ENTRIES PROVIDED START
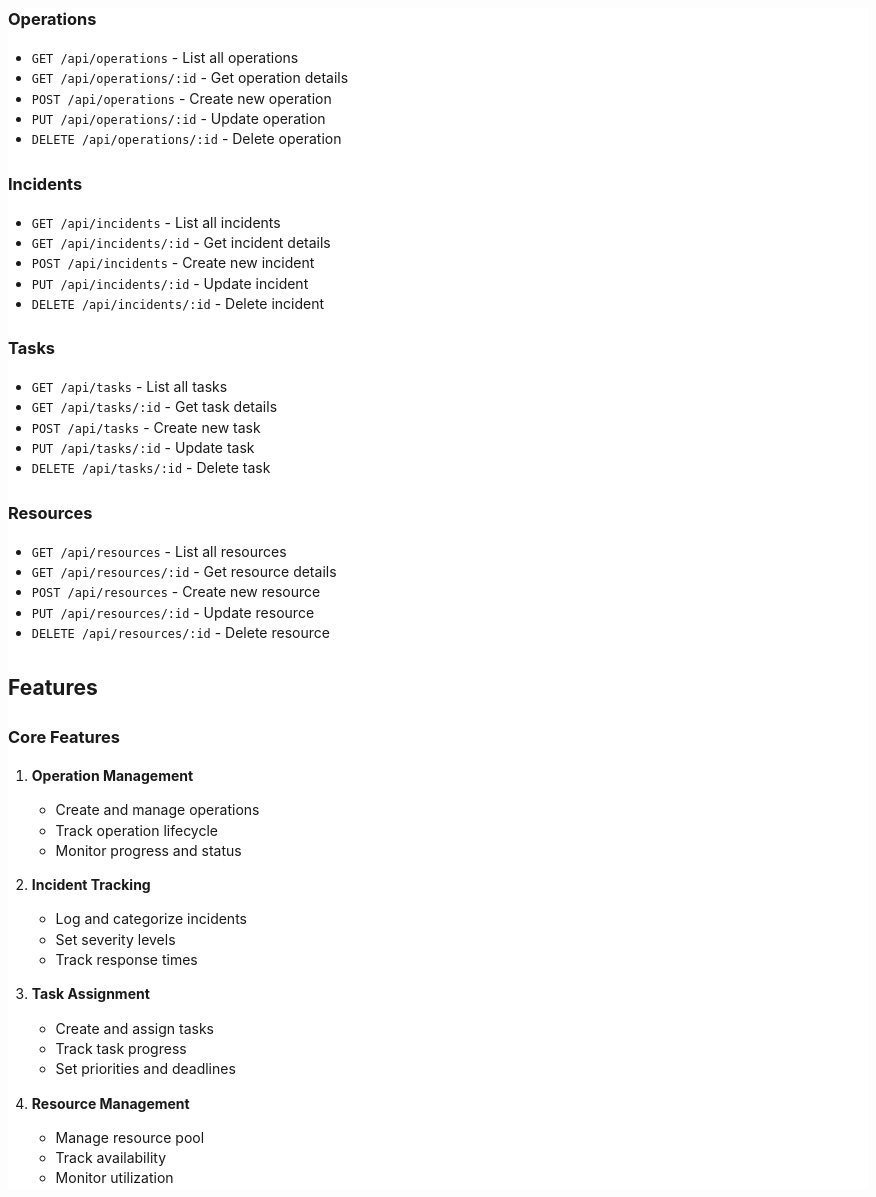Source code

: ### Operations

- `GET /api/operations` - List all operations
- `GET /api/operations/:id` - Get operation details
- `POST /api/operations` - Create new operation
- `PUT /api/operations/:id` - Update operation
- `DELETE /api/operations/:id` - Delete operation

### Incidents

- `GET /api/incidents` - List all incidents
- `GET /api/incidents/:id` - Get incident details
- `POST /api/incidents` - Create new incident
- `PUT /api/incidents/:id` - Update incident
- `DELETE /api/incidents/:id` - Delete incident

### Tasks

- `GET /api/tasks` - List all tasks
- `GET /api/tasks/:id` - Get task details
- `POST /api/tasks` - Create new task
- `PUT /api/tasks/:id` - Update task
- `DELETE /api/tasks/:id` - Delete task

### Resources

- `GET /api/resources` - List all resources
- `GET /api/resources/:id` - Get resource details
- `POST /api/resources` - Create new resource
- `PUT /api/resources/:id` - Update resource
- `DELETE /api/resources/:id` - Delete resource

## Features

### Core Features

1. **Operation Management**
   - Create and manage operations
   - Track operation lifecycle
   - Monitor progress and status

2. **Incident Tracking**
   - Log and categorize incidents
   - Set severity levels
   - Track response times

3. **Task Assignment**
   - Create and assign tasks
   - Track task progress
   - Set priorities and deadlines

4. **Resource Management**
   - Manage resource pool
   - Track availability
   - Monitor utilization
ENTRIES PROVIDED END
ENTRIES PROVIDED START
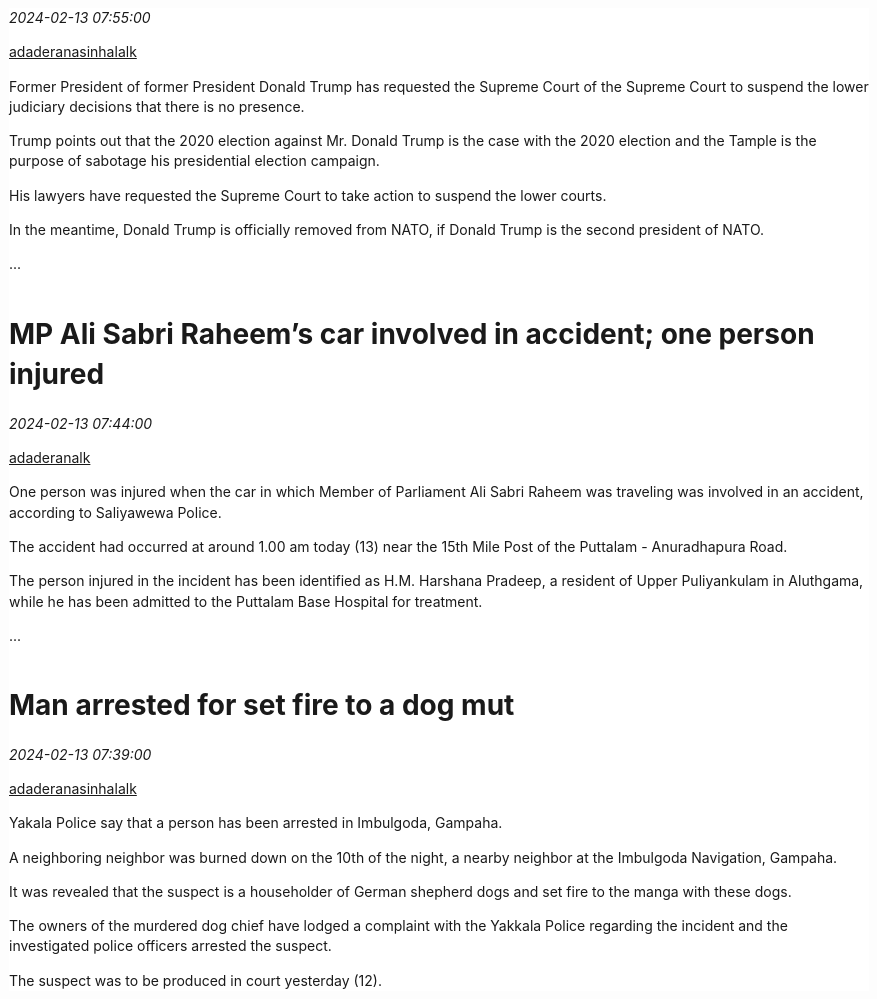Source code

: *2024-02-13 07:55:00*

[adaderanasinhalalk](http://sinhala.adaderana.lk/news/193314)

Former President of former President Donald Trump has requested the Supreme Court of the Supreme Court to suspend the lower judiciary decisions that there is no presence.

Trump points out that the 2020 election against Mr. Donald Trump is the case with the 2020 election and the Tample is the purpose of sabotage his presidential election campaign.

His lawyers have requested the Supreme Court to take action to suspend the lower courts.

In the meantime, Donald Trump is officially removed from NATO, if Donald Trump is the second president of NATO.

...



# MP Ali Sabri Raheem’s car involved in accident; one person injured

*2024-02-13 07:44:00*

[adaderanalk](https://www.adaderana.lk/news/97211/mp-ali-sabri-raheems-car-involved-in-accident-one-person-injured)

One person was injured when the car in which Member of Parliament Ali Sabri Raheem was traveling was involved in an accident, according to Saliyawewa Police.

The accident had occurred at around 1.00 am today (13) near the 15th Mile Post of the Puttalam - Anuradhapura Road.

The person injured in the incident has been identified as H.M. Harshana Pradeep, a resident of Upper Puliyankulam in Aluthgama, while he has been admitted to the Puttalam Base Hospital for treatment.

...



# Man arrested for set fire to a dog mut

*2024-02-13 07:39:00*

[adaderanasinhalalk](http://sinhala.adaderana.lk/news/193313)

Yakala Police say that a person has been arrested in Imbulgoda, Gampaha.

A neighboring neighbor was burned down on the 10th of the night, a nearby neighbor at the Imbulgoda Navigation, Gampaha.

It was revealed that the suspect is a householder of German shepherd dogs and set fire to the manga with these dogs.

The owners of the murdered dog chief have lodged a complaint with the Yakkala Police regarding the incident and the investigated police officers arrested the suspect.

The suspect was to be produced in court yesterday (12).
ENTRIES PROVIDED END
ACTIVITY:
Please give back, exactly as it stands above, the stretch from the line with "## Features" through the line with "- Monitor utilization", and no line outside it.

ANSWER TO THIS EXERCISE:
## Features

### Core Features

1. **Operation Management**
   - Create and manage operations
   - Track operation lifecycle
   - Monitor progress and status

2. **Incident Tracking**
   - Log and categorize incidents
   - Set severity levels
   - Track response times

3. **Task Assignment**
   - Create and assign tasks
   - Track task progress
   - Set priorities and deadlines

4. **Resource Management**
   - Manage resource pool
   - Track availability
   - Monitor utilization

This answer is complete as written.